In Sierra Leone, seed and harvested cereal and legumes are often stored in jute bags on dirt floors, in poorly ventilated rooms, resulting in post-harvest losses and a reduction in subsequent seed germination rates. The Sustainable Nutrition and Agricultural Plus (SNAP+) Program, funded by USAID’s Office of Food For Peace and implemented by ACDI/VOCA, uses economic recovery grants to restore agricultural activity in markets affected by the Ebola Virus Disease (EVD). Input suppliers play an essential role in agricultural value chains making seed available to smallholders often under a seed loan scheme. This allows poor families access to seed which is later paid back through a percentage of the harvest or sales.

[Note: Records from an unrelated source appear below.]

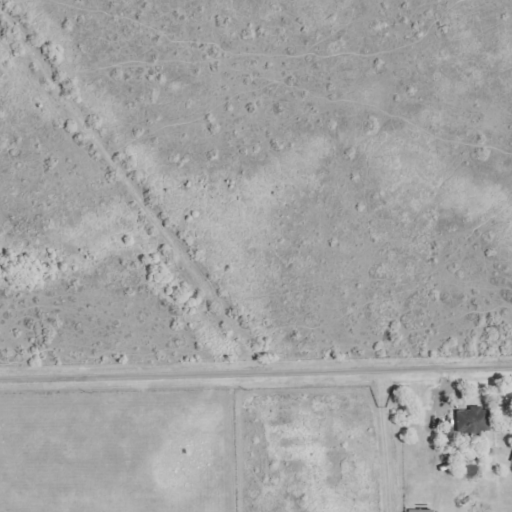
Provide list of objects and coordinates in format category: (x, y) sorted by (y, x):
road: (256, 368)
building: (471, 422)
building: (418, 511)
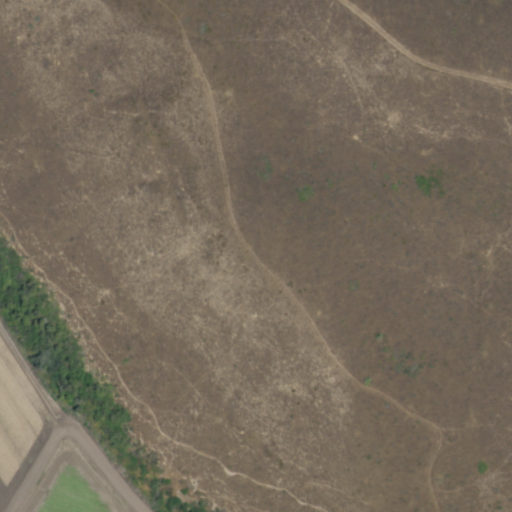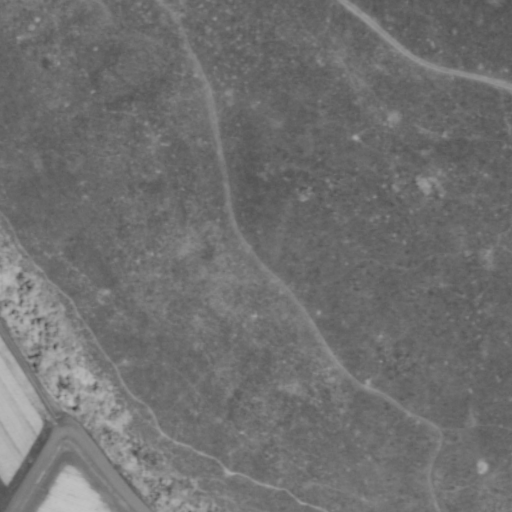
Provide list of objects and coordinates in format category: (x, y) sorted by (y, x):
crop: (19, 416)
crop: (72, 487)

The outbreak of Ebola threatened to collapse this system on two fronts. First, due to the State of Emergency and restrictions on movement and public gatherings, farmers were unable to attend their farms resulting in loss of up to 30% of yields. As a result, smallholders were unable to repay seed loans. Secondly, prolonged, inappropriate storage of seed stock by input suppliers rendered a significant percentage of their seed stocks unusable. Improving storage of seed stock will ensure that future shocks do not threaten the input supply chain. ACDI/VOCA is addressing seed storage through provision of hermetic storage Purdue Improved Crop Storage (PICS) bags. PICS bags are locally available and affordable and can be easily adopted by smallholder farmers in Sierra Leone.
The SNAP+ program has distributed over 1,200 PICS bags to value chain actors that supply seed loans to smallholders.
ACDI/VOCA SNAP+ staff trained by the registered PICS supplier trained members of seven agricultural-based organizations (~ 200 members each) receiving value-chain recovery grants under SNAP+ to restore seed stocks lost during the EVD outbreak. With the grants, these agricultural-based organizations procured new seed to distribute to their members on a loan share scheme, maintaining small shareholder’s access to seed to restore household food security in the 2016 planting season.
After the training, each group received PICS bags that they then distributed to their members and used to store their seed stock.
“This is an amazing technology. I cannot wait to train our farmers on these bags.” – Allieu Koroma, Men and Women’s Develop Association
Applying what they learned in the SNAP training, input suppliers demonstrated how to use the PICS bags to their members. A key component of the training is a comparison test where a portion of seed is stored in a PICS bag and a portion stored in a jute bag. After three months, an opening ceremony will take place to allow farmers to visually inspect the quality of the grains stored in the PICS bags further aiding the effort to encourage farmers to adopt PICS technology.
Reducing post-harvest losses increases household food security for subsistence farmers by increase the amount of food available for consumption. Improving seed storage ensures that quality seed is available to smallholders resulting in higher yields and increased food security.